- _REQUEST_: Pull every line containing "Google" from the data.

- _SUPPLIED DATA_:
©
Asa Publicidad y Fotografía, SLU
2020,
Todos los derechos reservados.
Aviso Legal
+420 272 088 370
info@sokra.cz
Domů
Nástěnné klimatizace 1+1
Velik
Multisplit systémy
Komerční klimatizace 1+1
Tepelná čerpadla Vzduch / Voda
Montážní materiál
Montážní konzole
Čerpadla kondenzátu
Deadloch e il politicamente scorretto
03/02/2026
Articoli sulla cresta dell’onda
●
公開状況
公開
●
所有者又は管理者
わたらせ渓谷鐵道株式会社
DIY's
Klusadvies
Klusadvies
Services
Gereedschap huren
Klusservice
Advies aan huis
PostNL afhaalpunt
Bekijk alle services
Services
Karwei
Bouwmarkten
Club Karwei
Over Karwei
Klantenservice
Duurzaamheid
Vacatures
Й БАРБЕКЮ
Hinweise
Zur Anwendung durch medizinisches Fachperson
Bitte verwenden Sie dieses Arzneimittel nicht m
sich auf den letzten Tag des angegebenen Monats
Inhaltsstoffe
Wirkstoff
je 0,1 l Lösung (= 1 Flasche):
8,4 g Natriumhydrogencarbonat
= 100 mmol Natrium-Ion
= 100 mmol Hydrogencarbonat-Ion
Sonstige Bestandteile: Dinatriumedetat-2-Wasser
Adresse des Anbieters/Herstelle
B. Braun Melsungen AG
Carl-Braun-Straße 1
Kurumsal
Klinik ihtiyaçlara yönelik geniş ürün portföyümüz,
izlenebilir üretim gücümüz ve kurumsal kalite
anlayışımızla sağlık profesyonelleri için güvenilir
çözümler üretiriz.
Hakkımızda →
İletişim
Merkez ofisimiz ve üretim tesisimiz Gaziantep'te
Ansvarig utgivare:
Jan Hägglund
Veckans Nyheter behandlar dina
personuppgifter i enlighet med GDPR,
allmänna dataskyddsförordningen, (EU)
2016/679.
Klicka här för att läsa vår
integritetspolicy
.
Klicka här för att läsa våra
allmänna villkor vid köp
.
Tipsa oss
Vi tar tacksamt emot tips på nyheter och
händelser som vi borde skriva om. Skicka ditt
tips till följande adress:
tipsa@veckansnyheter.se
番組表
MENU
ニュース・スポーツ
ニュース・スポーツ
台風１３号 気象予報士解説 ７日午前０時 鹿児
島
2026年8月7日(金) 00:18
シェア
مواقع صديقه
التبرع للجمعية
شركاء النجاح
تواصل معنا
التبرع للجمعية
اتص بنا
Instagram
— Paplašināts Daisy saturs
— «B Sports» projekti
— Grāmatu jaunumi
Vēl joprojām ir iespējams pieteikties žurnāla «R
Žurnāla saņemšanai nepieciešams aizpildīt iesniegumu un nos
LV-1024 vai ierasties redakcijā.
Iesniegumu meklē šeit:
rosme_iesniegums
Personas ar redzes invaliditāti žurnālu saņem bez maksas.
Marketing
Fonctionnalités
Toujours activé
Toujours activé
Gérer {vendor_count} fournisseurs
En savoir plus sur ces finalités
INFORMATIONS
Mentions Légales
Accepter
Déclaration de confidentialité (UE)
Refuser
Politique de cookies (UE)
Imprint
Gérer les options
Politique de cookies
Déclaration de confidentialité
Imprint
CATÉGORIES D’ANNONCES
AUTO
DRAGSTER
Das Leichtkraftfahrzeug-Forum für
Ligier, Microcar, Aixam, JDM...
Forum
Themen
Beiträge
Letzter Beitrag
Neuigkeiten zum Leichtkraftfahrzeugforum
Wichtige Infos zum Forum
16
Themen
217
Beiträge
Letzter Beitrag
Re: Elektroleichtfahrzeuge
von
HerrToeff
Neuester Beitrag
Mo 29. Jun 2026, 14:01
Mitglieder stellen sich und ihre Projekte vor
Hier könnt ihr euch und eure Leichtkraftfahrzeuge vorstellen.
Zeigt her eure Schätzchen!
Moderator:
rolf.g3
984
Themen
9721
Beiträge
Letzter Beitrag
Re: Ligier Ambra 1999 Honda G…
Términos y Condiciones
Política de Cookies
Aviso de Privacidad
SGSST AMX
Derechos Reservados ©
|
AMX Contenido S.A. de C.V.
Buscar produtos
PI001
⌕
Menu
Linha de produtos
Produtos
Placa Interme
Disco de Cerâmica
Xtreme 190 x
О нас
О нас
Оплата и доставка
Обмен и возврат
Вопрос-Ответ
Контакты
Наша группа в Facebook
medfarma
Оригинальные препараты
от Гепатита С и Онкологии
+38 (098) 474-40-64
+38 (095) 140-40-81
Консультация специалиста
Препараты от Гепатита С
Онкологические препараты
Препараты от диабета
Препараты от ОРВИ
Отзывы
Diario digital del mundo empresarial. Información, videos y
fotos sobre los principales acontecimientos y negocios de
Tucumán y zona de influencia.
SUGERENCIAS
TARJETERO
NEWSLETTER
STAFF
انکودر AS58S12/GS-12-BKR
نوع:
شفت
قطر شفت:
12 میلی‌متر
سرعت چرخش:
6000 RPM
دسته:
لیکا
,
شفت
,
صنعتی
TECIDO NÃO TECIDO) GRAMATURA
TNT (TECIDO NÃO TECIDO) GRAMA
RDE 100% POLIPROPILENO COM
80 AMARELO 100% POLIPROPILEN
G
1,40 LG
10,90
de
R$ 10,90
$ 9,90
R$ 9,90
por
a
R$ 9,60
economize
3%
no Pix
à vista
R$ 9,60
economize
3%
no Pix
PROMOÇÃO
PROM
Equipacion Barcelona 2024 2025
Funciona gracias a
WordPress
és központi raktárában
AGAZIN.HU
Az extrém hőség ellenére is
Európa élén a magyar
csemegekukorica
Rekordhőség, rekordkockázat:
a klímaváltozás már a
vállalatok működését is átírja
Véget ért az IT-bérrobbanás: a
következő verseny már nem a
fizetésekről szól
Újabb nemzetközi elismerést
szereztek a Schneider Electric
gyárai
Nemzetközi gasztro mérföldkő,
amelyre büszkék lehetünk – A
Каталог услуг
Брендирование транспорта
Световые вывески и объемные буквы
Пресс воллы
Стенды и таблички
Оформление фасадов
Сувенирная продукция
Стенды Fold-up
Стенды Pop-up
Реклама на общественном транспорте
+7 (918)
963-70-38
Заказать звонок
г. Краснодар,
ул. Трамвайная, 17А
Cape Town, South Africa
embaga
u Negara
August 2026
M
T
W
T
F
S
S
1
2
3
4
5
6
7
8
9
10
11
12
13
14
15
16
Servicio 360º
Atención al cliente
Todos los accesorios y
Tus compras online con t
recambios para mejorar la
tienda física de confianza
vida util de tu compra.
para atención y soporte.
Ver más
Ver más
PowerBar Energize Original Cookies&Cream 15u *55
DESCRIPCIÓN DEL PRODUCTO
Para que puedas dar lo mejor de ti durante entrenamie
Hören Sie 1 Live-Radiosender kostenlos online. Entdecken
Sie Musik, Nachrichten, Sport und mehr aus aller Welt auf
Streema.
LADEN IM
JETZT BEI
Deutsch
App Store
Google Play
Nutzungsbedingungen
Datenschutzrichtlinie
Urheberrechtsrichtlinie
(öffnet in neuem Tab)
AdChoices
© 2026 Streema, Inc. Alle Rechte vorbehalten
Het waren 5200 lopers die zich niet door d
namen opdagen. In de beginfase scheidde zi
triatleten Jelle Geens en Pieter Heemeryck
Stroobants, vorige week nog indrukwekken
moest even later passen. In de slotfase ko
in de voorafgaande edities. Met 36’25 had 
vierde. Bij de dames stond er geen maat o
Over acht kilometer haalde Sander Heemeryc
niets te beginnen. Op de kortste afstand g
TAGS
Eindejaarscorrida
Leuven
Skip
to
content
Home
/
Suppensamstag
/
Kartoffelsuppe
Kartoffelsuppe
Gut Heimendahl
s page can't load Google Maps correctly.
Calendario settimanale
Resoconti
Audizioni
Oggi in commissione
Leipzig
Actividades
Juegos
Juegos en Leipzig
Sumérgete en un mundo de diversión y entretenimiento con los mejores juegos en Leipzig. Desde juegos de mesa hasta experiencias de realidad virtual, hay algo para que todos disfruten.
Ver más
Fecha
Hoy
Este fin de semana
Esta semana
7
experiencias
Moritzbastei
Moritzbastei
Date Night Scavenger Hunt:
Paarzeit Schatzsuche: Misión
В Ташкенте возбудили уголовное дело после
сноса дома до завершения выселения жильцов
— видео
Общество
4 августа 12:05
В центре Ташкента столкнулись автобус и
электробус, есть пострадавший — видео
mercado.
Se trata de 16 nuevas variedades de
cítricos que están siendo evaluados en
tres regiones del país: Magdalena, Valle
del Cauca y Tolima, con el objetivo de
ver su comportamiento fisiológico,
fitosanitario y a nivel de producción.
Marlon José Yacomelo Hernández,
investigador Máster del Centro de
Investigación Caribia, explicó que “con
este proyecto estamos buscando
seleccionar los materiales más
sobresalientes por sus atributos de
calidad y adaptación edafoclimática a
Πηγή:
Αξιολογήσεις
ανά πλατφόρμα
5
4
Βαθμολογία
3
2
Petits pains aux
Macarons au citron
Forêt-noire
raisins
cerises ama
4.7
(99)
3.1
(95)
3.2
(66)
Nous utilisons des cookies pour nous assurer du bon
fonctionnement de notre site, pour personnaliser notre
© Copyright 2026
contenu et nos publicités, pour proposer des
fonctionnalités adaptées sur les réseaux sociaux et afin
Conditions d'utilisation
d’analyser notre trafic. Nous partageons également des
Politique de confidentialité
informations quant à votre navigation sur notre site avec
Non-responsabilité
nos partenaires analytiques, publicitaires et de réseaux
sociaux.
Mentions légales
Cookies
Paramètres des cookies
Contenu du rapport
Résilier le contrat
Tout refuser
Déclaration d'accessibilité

- _SOLUTION TO THIS PROBLEM_:
Google Play
s page can't load Google Maps correctly.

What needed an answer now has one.